Trial OSCE exam: 'Sarah&Clarence3' by ClaireGo

You are taking part in a trial exam created by ClaireGo. There are 8 OSCEs in this exam (80 minutes).
 

You have 3 minutes reading time. This OSCE will run for a maximum of 7 minutes.

Scenario:

A junior registrar comes to you for some advice on ECG interpretation. They assisted in a case of a 52-year-old man who presented with palpitations and mild dizziness and was treated a few days prior. They found the ECG difficult to interpret.

View attached:   Attachment 1

Instructions for the candidate

You are the consultant allocated to clinical teaching and you are meeting the registrar in non-clinical time. You are to interpret the ECG, answer any relevant questions and provide pearls for differentiating future similar ECGs.

Domains being examined

  • Medical Expertise
  • Communication
  • Scholarship and Teaching
 
The candidate has 3 minutes reading time. This OSCE is expected to run for a maximum of 7 minutes.

For the actor

You are a junior registrar and are fairly competent in general and with ECGs.

This patient was thought to have VT and was treated successfully with DC cardioversion, then admitted under cardiology.

You wanted to know how to tell this was VT and not another broad complex tachyarrythmia, such as SVT with aberrancy.

You want to know how differentiating SVT with aberrancy from VT would affect management.

For the examiner

None

Domains Assessment Objectives

Medical Expertise
ECG interpretation, specifically differentiation of VT and SVT with aberrancy
Management of broad complex tachycardia

Communication
Clear and articulate communication

Scholarship and Teaching
Appropriate teaching style and level

Other Assessment Notes

This ECG and the detail below comes from: http://lifeinthefastlane.com/vt-versus-svt-with-aberrancy/

Patient features more likely VT:
-Age > 35 (positive predictive value of 85%)
-Structural heart disease
-Ischaemic heart disease
-Previous MI
-Congestive heart failure
-Cardiomyopathy
-Family history of sudden cardiac death (suggesting conditions such as HOCM, congenital long QT syndrome, Brugada syndrome or arrhythmogenic right ventricular dysplasia that are associated with episodes of VT)

ECG features more likely VT:
-Extreme axis deviation (“northwest axis”)
-Absence of typical RBBB or LBBB morphology
-Positive or negative concordance throughout the chest leads, i.e. leads V1-6 show entirely positive (R) or entirely negative (QS) complexes, with no RS complexes seen.
-AV dissociation (P and QRS complexes at different rates)
-Very broad complexes (>160ms)
---Brugada’s sign – The distance from the onset of the QRS complex to the nadir of the S-wave is > 100ms
-Capture beats — occur when the sinoatrial node transiently ‘captures’ the ventricles, in the midst of AV dissociation, to produce a QRS complex of normal duration.
-Fusion beats — occur when a sinus and ventricular beat coincides to produce a hybrid complex.
-QRS morphology changes:
---Josephson’s sign – Notching near the nadir of the S-wave
---RSR’ complexes with a taller left rabbit ear. This is the most specific finding in favour of VT. This is in contrast to RBBB, where the right rabbit ear is taller.

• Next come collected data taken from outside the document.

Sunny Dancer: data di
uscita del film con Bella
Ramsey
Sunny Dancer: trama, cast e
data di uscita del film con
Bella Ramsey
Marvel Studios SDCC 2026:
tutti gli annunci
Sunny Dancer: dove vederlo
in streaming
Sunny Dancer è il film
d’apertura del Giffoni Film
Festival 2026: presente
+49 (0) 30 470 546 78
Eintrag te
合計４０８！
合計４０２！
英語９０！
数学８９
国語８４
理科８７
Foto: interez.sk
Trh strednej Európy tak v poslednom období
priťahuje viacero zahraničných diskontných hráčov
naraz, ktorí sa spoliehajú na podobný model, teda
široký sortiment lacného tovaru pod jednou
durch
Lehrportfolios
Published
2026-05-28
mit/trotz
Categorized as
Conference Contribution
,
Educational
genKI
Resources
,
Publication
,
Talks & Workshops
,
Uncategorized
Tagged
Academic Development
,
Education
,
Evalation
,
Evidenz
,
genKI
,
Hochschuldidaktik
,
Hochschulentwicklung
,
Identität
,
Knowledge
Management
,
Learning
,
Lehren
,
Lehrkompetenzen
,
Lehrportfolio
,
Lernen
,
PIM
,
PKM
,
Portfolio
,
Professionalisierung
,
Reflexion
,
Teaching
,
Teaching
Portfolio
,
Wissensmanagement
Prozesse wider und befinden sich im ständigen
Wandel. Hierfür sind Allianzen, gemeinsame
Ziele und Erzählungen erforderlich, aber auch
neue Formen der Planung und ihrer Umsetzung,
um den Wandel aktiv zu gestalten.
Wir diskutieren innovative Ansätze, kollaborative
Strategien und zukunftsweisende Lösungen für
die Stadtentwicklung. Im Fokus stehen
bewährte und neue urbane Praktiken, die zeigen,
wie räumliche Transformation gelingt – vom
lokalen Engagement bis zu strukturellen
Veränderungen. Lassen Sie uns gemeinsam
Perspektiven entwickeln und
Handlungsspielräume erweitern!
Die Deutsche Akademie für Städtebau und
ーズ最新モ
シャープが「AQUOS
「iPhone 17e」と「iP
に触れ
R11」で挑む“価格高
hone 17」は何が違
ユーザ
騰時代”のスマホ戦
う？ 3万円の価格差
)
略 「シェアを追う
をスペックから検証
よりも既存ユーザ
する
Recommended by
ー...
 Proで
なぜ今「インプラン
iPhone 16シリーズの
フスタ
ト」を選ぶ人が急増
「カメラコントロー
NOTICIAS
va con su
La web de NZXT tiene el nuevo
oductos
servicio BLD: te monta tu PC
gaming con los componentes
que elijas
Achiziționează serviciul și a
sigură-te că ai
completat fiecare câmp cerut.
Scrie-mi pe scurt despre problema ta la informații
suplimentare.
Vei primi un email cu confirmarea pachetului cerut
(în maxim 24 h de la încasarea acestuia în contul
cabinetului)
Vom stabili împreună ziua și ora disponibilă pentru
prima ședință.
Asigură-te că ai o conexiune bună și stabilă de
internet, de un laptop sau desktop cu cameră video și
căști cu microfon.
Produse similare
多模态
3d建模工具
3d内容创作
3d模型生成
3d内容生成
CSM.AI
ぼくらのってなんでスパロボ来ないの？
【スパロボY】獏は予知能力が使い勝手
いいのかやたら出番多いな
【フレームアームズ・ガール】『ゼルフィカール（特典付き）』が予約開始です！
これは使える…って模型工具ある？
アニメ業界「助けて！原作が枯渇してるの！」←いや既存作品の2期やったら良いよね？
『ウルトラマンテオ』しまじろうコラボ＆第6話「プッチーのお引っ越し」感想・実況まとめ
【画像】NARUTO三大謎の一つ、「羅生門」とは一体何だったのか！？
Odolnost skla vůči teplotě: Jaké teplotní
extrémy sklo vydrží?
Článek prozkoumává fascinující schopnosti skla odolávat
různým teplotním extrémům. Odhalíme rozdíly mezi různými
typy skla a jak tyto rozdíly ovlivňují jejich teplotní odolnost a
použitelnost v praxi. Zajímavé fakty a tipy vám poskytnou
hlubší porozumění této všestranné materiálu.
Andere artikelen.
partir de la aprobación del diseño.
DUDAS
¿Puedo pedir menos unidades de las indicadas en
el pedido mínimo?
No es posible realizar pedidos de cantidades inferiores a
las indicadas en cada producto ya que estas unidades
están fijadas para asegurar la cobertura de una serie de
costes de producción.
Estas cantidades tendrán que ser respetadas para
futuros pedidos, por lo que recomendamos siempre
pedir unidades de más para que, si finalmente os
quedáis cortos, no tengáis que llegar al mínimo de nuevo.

ECG changes suggestive of SVT (with aberrancy)
-Previous ECGs show a bundle branch block pattern with identical morphology to the broad complex tachycardia.
-Previous ECGs show evidence of WPW (short PR < 120ms, broad QRS, delta wave).
-The patient has a history of paroxysmal tachycardias that have been successfully terminated with adenosine or vagal manoeuvres

At the end of the day (or quite soon after they present), treat as VT.